Project

General

Profile

Actions

Bug #21748

open

awscli downloads from keep-web slowly?

Added by Peter Amstutz about 2 months ago. Updated 13 days ago.

Status:
In Progress
Priority:
Normal
Assigned To:
Category:
Keep
Story points:
-

Subtasks 1 (1 open0 closed)

Task #21756: ReviewNewLucas Di PentimaActions

Related issues

Related to Arvados - Bug #21901: Reduce redundant file_download logging when client uses multi-threaded/reassembly approachNewBrett SmithActions
Related to Arvados - Bug #21904: Remove feature that rejects POST arvados/v1/logs immediately when any requests are queuedNewActions
Related to Arvados - Bug #21907: Uncached permission lookup in keep-web when handling s3 requestNewBrett SmithActions
Actions #1

Updated by Peter Amstutz about 2 months ago

  • Assigned To set to Tom Clegg
Actions #2

Updated by Peter Amstutz about 1 month ago

  • Status changed from New to In Progress
Actions #3

Updated by Peter Amstutz about 1 month ago

  • Target version changed from Development 2024-05-22 sprint to Development 2024-06-05 sprint
Actions #4

Updated by Peter Amstutz 28 days ago

  • Target version changed from Development 2024-06-05 sprint to Development 2024-06-19 sprint
Actions #5

Updated by Peter Amstutz 19 days ago

A couple theories

  • inefficient manifest parsing (#21891) (but it looks like the delay is on keepstore)
  • logging that the user accessed the file on the 'logs' table
  • checking tokens (TBD)
Actions #6

Updated by Peter Amstutz 19 days ago

Findings:

  • Setting Collections.WebDAVLogEvents: false significantly improves performance
  • It appears that the POST requests for creating the "file_download" events are returning 503
  • Parallel downloads result in the creation of multiple "file_download" events, which are redundant for reporting purposes

Current hypothesis:

Despite the fact that the POST requests to create "file_download" are run in a goroutine (and thus shouldn't block the main request thread), receiving a 503 may be triggering global throttling in the Arvados client. However, keepstore doesn't use the Arvados client for block fetching, so we don't yet know what is causing the slowdown -- Tom suggested maybe it is making a request to the API server to verify that the collection is up-to-date.

Possible fixes:

  • We need to determine if it is subject to global throttling, and if so, what API call on the main request thread is actually blocking.
    • If it is checking that the collection is up to date on every request, it shouldn't do that, it should have a TTL
  • Arvados client could specifically identify "log create" events as something that should not trigger global throttling
  • It shouldn't be posting repeated "file_download" events, it should keep track of what events have been posted in the last N seconds and suppress redundant logging. (The "file_download" events are audit logs mainly intended to inform humans, so there is no reason to log every since access, just the fact that the user accessed it at all in a particular period, say 1 hour).

In addition:

  • Configuring the aws cli to download in 64 MB chunks instead of 8 MB chunks (default) significantly improves performance.

Current hypothesis:

aws cli sending several requests for 8 MB chunks but they end up mostly waiting on the same block, because keep-web to keepstore is requesting one 64 MB block.

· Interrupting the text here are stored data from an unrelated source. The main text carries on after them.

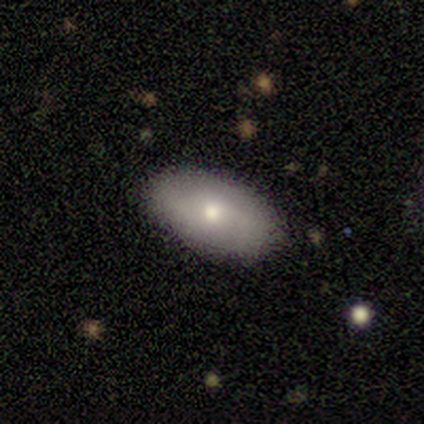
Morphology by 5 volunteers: A featured or disk galaxy (60%) with no bar (100%), no spiral arms (67%) and a moderate central bulge (100%).

Vote fractions:
- Smooth or featured? featured or disk: 60% / smooth: 40% / star or artifact: 0%
- Edge-on disk? no: 100% / yes: 0%
- Bar? no: 100% / strong: 0% / weak: 0%
- Spiral arms? no: 67% / yes: 33%
- Bulge size? moderate: 100% / dominant: 0% / large: 0% / small: 0% / none: 0%
- Merging? none: 80% / minor disturbance: 20% / major disturbance: 0% / merger: 0%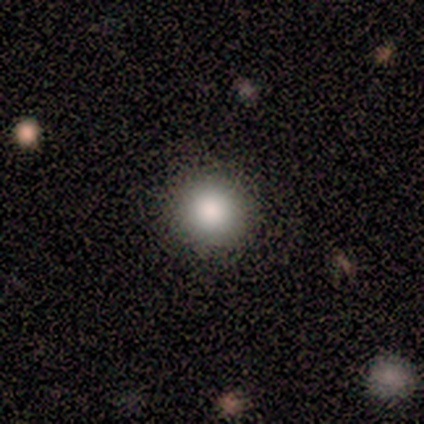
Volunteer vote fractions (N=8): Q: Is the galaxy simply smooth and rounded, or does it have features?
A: smooth — 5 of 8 (62%).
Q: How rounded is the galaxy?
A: round — 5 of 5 (100%).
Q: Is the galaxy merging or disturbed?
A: none — 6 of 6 (100%).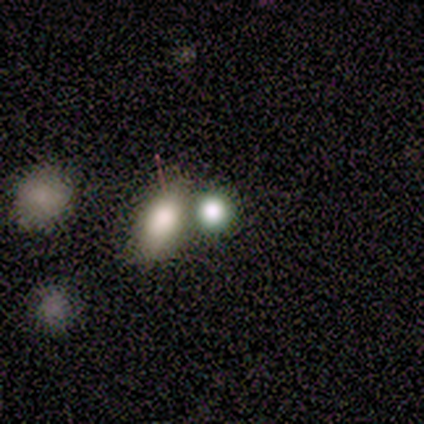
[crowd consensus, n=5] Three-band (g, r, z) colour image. It shows a smooth galaxy with no disk features (60%) that is round (100%). Merging: merger (60%).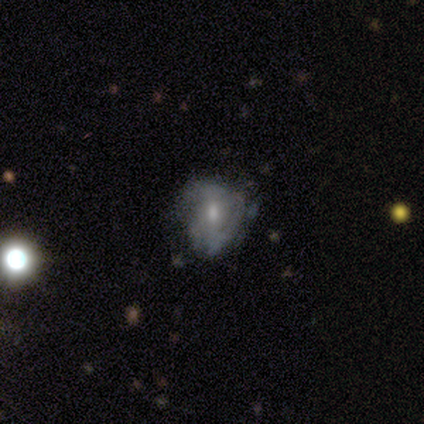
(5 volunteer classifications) Morphology: type=featured or disk (60%); edge-on=no (100%); bar=no (67%); spiral arms=no (67%); bulge=moderate (67%); merging=minor disturbance (75%).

However, keepstore to the S3 backend is also using a multi-chunk request, and starts sending data as soon as the first chunk is available. The current behavior is 11 parallel requests (each fetching about 6 MB of data) which was observed optimal behavior with actual Amazon S3, but other S3-like services may have different preferred behavior patterns. For example, with a different service it might be faster to do fewer or just a single request to get a 64 MB block.

We don't have an option to adjust the parallel request fetching from S3.

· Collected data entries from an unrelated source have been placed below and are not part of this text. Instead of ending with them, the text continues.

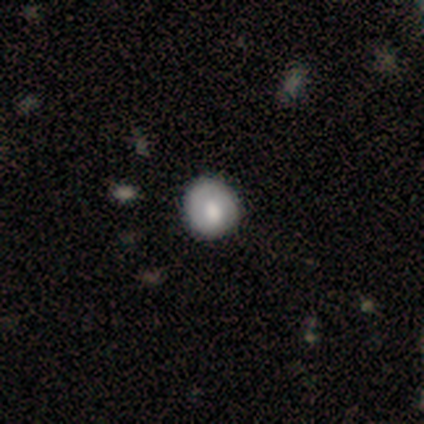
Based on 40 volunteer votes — Q: Smooth or featured?
A: smooth (60%); runner-up: featured or disk (25%)
Q: How rounded?
A: round (71%); runner-up: in between (25%)
Q: Merging?
A: none (85%); runner-up: minor disturbance (15%)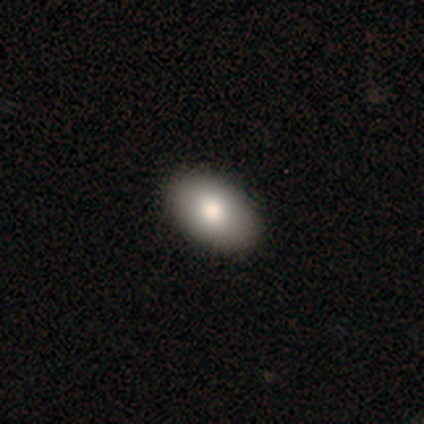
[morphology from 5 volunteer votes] smooth 80%, featured or disk 20%, star or artifact 0%. Down the decision tree: how rounded — in between (100%); merging — none (100%).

We can set an output buffer in keep-web, which enables keep-web to pull data a bit faster than the client receives it in order to hide request latency, but only for data the client has requested. The default is 0, we don't know if would help, we didn't try it.

Actions #7

Updated by Tom Clegg 19 days ago

The Go client "pause all requests after 503 error" behavior should not delay higher priority requests (like "get collection PDH") when only low-priority requests (like "write log entry") are returning 503.

Now that container logs do not use the POST /arvados/v1/logs endpoint, we should reconsider whether we still want controller to reject such requests with 503 immediately when the incoming request queue is non-empty. Perhaps it would be better to queue with normal priority -- that way, the "log upload/download" requests would have waited in the queue instead of giving up immediately. Otherwise, even if we fix the "log N downloads when client downloads a file in N parts" and "503 causes non-logging requests to be delayed" issues, the upload/download logging will effectively be suspended while controller is busy, which is probably not expected/desired.

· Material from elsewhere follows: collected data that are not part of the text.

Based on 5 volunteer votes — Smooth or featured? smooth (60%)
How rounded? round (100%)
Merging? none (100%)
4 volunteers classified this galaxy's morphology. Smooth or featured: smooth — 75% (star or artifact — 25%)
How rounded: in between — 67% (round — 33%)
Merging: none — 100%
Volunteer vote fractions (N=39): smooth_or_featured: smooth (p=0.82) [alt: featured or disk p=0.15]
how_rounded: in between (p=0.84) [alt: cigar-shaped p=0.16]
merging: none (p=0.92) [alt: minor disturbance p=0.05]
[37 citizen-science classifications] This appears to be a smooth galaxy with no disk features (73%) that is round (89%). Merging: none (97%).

We (and Roche) could check whether the "check current PDH" API call is the one causing the delays by doing trials with a PDH instead of a UUID.

Tangentially, we also noticed that keepstore logs do not include the supplied token UUID.

Actions #8

Updated by Peter Amstutz 18 days ago

From discussion at standup:

We want to do 3 things

  • need to confirm that the hypothesis that a log event 503 error is trigging global throttling, and identify exactly what operation is being throttled. Probably want to reproduce this by artificially making the log POST get a 503 error.
  • keep-web to track recent download requests by (file, API token, client provided as X-Real-IP or X-Forwarded-For) and implement a quiet period (e.g. 5 minutes) where it won't post additional redundant file_download events. Although, a large file download that takes more than 5 minutes would still post multiple download events, so a better strategy might be to have a shorter quiet period (1 minute) but reset the timeout each time so it still only posts one event.
  • Tom to write a ticket proposing changes to the controller behavior so we no longer aggressively reject log events when there's any other events queued, but instead just queue them at low priority
Actions #9

Updated by Tom Clegg 18 days ago

  • Related to Bug #21901: Reduce redundant file_download logging when client uses multi-threaded/reassembly approach added
Actions #10

Updated by Tom Clegg 15 days ago

  • Related to Bug #21904: Remove feature that rejects POST arvados/v1/logs immediately when any requests are queued added
Actions #11

Updated by Tom Clegg 15 days ago

This token check in checks3signature arvados:source:services/keep-web/s3.go (only in the s3 code path) could be the API call being delayed by the quiet-after-503 period.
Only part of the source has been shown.